Je me suis acheté le journal de Manchette, une folie financière furieuse car le prix en est exorbitant, et m'y suis plongé derechef. Même si je suis aux antipodes de l'auteur quant aux opinions qu'il exprime, que ce soit sur la foi ou la politique, je sens en lui un frère en littérature, un type capable de lire La Rochefoucauld ou Chesterton, puis un "comics", que ce soit un "graphic novel" ou pas, qui a un goût sûr en Science Fiction et en littérature, bien qu'il puisse se montrer souvent injuste tout comme ce qu'il aime au cinéma. D'abord surpris par certains de ses jugements, il a raison quand il parle de "2001" de Kubrick comme d'une "série B" maligne et qu'il dit que finalement il n'y a que la partie préhistorique qui vaille la peine. Il se montre parfois cruel, parfois méchant, mais finalement il est toujours intéressant. L'écriture ou la lecture lui sont simplement indispensables, fondamentales, des raisons de vivre pour supporter l'absurdité de ce monde, en plus de connaître le bonheur d'aimer et d'être aimé. Manchette se goure complètement sur "Mai 68" qu'il qualifie d'insurrection alors que cela n'avait rien à voir, puis comprend toute la bêtise des mouvements gauchistes un an après quand il lit un article racontant le traitement insultant que des boutures de miliciens tchékistes font subir au doyen de la fac de Nanterre, quand "Bartleby" d'Herman Melville se fait siffler au festival de Tours par des abrutis qui qualifient cette oeuvre poétique et profonde, pleine du coeur de Melville, d'"oeuvre bourgeoise" sans l'avoir lu.
Manchette n'est pas un militant. Il sait entrevoir que l'autre camp a le droit de ne pas penser tout à fait comme lui. Il parle aussi de son travail d'écrivain au jour le jour, de ces difficultés financières constantes, des conséquences que la dèche a sur lui et sa femme.

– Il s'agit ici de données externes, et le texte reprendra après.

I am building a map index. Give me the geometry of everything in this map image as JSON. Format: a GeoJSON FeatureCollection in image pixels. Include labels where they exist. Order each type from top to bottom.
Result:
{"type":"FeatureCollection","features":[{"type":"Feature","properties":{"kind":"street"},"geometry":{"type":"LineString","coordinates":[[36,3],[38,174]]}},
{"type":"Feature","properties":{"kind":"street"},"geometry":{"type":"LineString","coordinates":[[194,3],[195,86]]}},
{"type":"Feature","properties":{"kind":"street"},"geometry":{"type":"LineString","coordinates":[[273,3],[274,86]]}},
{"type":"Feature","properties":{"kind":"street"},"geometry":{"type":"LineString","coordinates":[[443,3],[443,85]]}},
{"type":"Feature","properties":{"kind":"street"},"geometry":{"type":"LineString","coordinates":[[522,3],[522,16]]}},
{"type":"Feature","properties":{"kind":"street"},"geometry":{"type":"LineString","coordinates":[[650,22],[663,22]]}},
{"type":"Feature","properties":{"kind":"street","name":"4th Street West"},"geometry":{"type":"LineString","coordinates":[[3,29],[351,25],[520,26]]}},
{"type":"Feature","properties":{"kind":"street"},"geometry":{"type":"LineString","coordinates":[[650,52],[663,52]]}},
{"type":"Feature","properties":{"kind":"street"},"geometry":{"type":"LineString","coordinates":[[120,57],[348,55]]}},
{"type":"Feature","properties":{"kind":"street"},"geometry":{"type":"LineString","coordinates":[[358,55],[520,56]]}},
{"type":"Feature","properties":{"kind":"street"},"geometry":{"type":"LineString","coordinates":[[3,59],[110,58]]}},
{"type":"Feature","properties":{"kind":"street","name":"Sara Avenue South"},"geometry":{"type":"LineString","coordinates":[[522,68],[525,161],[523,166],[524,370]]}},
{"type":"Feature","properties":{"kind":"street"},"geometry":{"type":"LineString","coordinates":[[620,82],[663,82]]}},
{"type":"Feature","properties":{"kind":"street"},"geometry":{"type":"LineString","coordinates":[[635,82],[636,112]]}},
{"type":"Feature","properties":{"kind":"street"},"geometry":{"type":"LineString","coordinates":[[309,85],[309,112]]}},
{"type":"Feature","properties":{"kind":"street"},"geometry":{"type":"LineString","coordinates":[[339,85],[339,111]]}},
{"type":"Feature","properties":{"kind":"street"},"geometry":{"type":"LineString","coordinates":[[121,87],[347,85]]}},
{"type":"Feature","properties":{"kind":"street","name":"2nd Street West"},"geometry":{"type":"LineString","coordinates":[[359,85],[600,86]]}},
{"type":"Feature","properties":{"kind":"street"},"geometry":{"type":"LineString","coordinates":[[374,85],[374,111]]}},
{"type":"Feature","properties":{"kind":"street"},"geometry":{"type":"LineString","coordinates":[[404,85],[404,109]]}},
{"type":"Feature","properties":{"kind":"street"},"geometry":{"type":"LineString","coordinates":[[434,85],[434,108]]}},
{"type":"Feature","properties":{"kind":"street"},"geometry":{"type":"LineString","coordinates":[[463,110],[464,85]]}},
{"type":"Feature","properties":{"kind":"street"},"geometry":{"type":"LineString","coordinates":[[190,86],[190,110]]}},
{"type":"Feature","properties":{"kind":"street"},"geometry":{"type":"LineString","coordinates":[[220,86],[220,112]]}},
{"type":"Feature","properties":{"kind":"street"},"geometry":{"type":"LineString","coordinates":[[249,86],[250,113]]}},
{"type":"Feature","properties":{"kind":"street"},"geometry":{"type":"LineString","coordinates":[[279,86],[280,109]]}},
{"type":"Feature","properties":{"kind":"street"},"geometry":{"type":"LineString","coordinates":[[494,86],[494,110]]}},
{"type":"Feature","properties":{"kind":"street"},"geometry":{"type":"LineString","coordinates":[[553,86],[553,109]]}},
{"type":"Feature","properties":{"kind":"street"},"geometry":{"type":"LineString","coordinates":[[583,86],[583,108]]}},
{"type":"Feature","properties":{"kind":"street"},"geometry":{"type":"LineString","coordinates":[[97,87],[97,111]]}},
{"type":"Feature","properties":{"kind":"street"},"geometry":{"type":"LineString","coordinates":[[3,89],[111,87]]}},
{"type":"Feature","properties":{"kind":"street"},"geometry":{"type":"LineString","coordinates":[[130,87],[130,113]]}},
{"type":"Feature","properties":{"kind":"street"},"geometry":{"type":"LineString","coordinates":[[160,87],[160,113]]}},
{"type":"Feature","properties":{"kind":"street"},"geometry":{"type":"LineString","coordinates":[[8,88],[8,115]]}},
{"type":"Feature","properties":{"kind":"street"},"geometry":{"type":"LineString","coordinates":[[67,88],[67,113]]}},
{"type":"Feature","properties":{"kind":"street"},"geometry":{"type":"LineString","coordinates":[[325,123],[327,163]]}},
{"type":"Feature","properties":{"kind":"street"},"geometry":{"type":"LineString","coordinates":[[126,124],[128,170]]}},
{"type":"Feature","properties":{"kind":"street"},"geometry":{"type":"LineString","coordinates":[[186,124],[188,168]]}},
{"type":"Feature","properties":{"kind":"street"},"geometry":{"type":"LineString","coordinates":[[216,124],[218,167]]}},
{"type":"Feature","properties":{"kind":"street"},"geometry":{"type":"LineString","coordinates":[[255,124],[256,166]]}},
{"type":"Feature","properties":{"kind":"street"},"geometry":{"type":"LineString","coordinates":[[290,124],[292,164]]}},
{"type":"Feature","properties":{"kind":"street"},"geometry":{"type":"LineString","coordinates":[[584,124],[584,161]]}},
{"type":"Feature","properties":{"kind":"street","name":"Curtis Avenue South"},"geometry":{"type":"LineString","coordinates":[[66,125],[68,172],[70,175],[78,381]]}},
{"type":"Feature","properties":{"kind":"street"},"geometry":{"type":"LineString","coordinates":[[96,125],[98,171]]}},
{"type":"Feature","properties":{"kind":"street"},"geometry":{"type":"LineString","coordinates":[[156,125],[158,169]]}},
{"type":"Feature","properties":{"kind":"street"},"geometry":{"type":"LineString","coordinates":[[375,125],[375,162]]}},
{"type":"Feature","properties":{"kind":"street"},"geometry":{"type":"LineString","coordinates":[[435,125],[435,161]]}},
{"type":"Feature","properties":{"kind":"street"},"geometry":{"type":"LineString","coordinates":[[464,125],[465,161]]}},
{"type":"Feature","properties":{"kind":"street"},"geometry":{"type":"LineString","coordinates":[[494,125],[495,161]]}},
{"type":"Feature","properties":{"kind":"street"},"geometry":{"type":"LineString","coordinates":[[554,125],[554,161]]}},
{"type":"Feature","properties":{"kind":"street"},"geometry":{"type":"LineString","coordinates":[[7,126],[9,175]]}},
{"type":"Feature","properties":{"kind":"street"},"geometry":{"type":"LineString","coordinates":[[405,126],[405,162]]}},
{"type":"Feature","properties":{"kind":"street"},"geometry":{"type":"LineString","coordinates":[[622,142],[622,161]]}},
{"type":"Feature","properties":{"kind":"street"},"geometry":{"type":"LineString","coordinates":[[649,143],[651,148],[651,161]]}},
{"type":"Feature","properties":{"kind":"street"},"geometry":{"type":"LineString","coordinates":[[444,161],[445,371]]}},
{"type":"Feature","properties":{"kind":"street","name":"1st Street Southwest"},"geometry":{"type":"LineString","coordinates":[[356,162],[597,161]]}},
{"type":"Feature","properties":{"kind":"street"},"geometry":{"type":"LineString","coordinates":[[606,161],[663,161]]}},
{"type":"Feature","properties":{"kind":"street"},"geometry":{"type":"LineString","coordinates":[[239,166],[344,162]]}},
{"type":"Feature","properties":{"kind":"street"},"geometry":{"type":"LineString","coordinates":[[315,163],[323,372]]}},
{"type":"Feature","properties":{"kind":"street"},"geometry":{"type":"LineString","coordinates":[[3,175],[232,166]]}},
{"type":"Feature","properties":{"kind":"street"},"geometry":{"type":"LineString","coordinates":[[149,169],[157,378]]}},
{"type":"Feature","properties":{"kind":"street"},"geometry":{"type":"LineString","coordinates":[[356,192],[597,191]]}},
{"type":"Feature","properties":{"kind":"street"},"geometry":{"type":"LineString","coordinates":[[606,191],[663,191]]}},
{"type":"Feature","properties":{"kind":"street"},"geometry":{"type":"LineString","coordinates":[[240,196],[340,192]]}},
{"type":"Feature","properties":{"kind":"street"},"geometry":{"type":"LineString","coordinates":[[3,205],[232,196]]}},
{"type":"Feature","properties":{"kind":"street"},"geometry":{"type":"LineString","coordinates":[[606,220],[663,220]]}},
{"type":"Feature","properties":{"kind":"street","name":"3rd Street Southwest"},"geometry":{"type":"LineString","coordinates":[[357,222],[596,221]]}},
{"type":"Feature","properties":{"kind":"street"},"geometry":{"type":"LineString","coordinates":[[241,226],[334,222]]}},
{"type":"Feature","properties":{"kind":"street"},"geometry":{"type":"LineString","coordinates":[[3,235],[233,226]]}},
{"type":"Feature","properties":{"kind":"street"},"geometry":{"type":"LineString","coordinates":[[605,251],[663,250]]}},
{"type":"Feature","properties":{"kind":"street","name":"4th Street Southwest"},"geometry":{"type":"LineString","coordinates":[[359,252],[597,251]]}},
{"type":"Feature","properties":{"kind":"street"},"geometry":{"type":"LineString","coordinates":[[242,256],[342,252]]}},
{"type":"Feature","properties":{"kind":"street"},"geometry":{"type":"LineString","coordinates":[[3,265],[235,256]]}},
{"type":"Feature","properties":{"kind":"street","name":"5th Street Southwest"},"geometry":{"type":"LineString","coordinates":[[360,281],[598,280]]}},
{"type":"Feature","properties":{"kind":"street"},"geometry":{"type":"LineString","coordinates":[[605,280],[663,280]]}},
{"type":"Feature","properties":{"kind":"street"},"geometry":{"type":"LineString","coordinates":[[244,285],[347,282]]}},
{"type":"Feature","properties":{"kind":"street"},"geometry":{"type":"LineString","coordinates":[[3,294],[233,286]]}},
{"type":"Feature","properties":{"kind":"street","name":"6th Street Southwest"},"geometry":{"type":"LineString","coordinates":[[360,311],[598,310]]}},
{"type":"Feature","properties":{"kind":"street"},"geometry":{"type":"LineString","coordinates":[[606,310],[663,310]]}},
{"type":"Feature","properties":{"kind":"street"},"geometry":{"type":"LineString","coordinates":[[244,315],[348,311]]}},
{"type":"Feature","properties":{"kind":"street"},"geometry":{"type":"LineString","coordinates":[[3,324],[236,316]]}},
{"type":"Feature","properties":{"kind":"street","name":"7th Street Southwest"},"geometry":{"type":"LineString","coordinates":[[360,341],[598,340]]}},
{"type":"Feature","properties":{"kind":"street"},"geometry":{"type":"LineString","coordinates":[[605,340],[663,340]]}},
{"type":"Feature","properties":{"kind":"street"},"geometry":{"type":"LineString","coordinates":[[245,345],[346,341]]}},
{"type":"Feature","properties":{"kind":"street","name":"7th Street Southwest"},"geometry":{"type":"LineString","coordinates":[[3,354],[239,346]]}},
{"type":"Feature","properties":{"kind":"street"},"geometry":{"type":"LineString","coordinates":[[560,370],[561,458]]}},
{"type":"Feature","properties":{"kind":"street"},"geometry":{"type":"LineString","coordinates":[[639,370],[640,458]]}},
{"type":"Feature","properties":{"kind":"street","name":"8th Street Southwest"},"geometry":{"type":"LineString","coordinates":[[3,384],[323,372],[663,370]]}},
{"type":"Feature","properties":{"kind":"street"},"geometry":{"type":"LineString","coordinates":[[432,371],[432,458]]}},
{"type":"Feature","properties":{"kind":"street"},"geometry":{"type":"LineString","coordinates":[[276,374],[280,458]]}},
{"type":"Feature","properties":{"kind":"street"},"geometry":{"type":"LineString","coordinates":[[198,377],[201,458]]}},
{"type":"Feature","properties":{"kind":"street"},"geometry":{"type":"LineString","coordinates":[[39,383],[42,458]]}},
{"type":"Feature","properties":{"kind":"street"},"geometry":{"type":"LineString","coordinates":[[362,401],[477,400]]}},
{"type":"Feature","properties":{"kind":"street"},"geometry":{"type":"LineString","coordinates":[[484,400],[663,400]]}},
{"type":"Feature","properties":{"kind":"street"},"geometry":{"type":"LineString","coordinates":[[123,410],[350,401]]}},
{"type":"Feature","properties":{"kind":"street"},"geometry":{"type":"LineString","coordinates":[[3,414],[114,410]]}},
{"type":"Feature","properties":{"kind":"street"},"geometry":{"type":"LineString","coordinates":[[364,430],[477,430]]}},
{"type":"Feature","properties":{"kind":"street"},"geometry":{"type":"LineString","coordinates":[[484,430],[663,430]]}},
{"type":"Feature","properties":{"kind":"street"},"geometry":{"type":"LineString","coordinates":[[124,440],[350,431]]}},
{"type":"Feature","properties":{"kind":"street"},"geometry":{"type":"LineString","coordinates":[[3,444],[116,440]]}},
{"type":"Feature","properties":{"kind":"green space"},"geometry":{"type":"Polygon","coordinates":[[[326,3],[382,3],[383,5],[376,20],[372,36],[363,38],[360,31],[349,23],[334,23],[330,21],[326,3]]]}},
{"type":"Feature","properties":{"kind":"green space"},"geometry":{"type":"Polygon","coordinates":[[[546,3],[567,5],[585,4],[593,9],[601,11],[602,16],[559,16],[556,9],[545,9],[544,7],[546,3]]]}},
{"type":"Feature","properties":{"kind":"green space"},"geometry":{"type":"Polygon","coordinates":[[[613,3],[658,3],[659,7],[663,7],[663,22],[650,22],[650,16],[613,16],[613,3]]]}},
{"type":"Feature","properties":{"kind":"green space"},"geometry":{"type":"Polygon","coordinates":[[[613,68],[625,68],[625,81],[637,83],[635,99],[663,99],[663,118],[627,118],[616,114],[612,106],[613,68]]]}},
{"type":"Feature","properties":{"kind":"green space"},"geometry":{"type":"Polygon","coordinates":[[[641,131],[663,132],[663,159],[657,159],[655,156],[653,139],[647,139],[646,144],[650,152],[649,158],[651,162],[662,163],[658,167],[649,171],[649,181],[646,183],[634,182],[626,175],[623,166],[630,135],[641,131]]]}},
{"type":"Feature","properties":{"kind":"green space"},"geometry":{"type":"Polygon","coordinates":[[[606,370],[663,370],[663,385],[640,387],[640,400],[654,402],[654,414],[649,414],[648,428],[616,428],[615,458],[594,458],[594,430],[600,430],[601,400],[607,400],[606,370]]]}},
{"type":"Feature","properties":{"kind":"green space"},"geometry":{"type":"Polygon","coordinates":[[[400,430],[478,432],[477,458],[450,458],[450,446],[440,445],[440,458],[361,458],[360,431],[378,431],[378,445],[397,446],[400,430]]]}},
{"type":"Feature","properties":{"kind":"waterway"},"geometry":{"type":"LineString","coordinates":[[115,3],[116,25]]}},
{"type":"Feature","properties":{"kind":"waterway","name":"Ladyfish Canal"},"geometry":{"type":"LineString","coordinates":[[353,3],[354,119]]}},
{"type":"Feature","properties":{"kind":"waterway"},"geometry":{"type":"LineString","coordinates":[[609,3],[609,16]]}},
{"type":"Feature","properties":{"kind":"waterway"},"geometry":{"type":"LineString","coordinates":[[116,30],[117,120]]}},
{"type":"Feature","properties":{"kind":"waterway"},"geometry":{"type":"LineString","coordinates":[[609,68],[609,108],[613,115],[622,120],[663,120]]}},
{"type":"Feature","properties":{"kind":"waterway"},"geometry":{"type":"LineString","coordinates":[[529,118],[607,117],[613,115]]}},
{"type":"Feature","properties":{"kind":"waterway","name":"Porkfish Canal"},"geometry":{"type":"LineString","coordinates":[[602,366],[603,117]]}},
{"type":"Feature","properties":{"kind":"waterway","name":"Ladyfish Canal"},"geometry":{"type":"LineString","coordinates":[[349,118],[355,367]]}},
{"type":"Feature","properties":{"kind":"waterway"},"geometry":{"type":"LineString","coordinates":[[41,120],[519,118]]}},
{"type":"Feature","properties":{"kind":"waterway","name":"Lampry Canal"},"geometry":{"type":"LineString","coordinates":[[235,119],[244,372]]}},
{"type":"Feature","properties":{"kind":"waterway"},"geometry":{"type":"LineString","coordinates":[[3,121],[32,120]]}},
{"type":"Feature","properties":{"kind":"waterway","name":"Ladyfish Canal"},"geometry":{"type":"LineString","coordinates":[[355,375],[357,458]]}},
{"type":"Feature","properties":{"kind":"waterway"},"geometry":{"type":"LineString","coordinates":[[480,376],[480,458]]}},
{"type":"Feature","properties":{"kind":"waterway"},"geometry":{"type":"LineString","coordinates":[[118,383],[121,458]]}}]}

Ce n'est pas un écrivaillon qui va se trouver un créneau tranquille, faire un peu parler de lui dans la presse après avoir sorti une ou deux énormités (en ce moment la judéophobie est à la mode chez ceux qui se disent politiquement incorrects, ou les histoires de cul de trentenaires trop gâtées, ou alors faire de la psy de comptoir) puis ronronner dans son coin en faisant sous lui chaque année un étron qu'il nomme pompeusement son oeuvre. On vend l'écrivain comme un produit, deux doigts de rock (ils portent des "djins" bordel, c'est rock, avec une chemisette blanche mal fermée et une veste Hugo Boss par dessus pour rappeler qu'on est près du peuple mais pas trop, faut pas déconner), un doigt de formules choc, un zeste de mode voire même de "fashion" (le livre considéré comme un accessoire). Lire Manchette, man2.jpgc'est entrer dans un univers passionnant, c'est réfléchir avec passion sur le style, sur le monde, c'est s'enthousiasmer devant la beauté, railler la sottise, y compris la sottise majoritaire, surtout celle-là, il n'y a rien de plus détestable que le troupeau bêlant pour Manchette qui a dû survivre en vendant des conneries écrites en quelques semaines pour vivre sous pseudo, dont des scénarii pour Max Pécas.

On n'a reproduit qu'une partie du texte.